## TEXT SECTION
Content starts

Experiments on the Chemolgan river have extended our knowledge of debris flow processes, allowed us to understand more clearly the differences between the two major debris flow processes: transport-shear and shear ones. The Chemolgan river experiments allowed us to create a mathematical model of a transport-shear process. On the basis of the observed differences in the development and course of the transport, transport-shear, and shear debris flow processes, it became possible to make the separation of debris flow phenomena into flows of low and high density. In the first case there is a transport of carried and suspended sediments. The conditions of formation and movement are almost identical. The whole channel is the formation zone.

As a result of processing the data of experiments on the Chemolgan polygon the information about the character of dependence of the eroding debris flow mixture ability on its density and composition of the solid phase was obtained for the first time. When mixture density is 1300–1400 kg/m3 erosive ability of the mixture reaches its maximum. With the growth in viscosity of the suspension the percussion impact of large particles reduces, in a similar way the pulse of speed and pressure on the border between the flow and the channel changes; consequently erosive capacity of debris flow mixture reduces. The sharp increase in the viscosity of the debris flow mixture at a density of 2400–2500 kg/m3 reduces the eroding ability to a minimum.

Content ends

## INFORMATION PROVIDED
Content starts

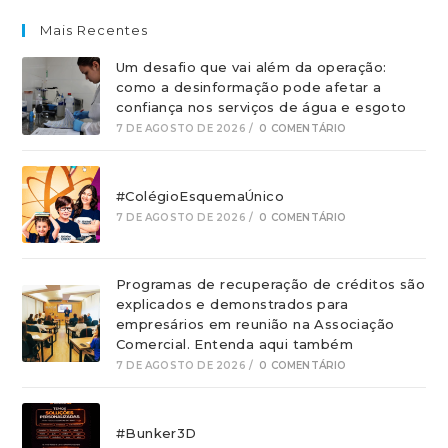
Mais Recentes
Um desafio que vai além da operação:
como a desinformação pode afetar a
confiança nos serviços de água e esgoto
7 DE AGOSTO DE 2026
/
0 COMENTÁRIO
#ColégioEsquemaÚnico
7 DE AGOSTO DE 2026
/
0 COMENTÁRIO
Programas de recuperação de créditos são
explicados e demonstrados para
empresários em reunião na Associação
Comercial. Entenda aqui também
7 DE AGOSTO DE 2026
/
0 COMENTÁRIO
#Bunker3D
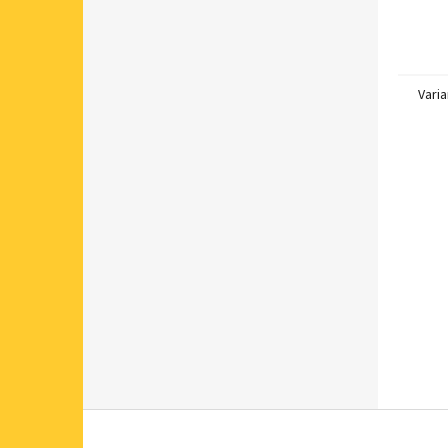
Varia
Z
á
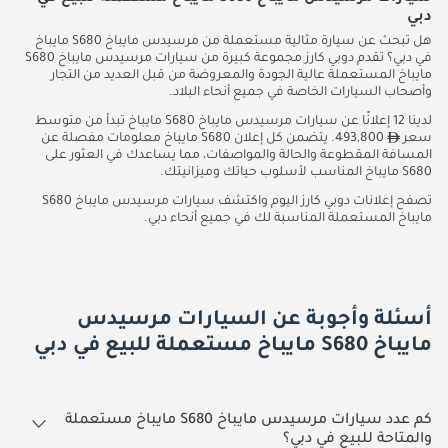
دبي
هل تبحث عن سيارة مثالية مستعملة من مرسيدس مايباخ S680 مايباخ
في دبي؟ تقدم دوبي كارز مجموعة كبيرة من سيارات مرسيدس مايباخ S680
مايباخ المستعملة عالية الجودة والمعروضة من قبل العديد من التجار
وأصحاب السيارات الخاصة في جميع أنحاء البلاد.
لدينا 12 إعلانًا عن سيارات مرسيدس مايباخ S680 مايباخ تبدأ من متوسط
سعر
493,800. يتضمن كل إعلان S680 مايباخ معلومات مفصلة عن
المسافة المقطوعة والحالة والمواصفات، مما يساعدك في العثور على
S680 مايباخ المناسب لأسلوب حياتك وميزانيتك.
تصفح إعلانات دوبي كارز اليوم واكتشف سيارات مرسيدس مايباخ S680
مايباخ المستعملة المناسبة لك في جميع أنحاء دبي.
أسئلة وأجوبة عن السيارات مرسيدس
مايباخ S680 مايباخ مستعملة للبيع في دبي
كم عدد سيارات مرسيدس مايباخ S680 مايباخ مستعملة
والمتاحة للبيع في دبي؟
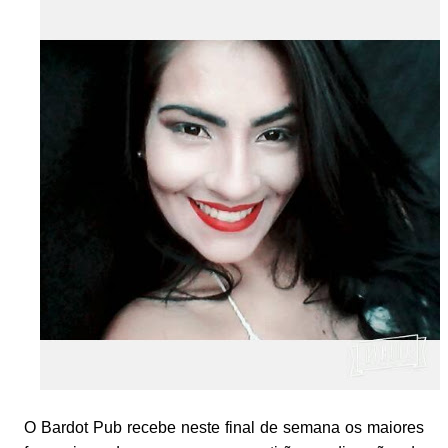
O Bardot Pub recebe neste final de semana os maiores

Content ends
Content starts

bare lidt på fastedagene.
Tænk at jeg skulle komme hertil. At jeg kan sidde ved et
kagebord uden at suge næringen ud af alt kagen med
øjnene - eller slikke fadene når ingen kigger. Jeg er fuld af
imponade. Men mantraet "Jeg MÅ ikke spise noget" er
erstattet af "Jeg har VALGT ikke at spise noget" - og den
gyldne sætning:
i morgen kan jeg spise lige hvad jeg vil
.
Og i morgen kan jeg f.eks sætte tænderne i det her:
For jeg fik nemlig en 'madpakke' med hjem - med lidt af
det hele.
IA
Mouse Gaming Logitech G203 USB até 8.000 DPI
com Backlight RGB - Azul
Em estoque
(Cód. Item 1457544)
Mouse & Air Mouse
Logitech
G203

Content ends

## TASKS
a) Answer these questions from the text on the Chemolgan experiments:
(i) What did the Chemolgan river experiments make it possible to create?
(ii) At what mixture density does the erosive ability of the mixture reach its maximum?
(iii) What reduces the eroding ability to a minimum at a density of 2400–2500 kg/m3?
b) List every kind of debris flow process named in the text on the Chemolgan experiments.

## SOLUTIONS FOR EACH TASK
a)
(i) A mathematical model of a transport-shear process.
(ii) 1300–1400 kg/m3.
(iii) The sharp increase in the viscosity of the debris flow mixture.

b) Transport, transport-shear, shear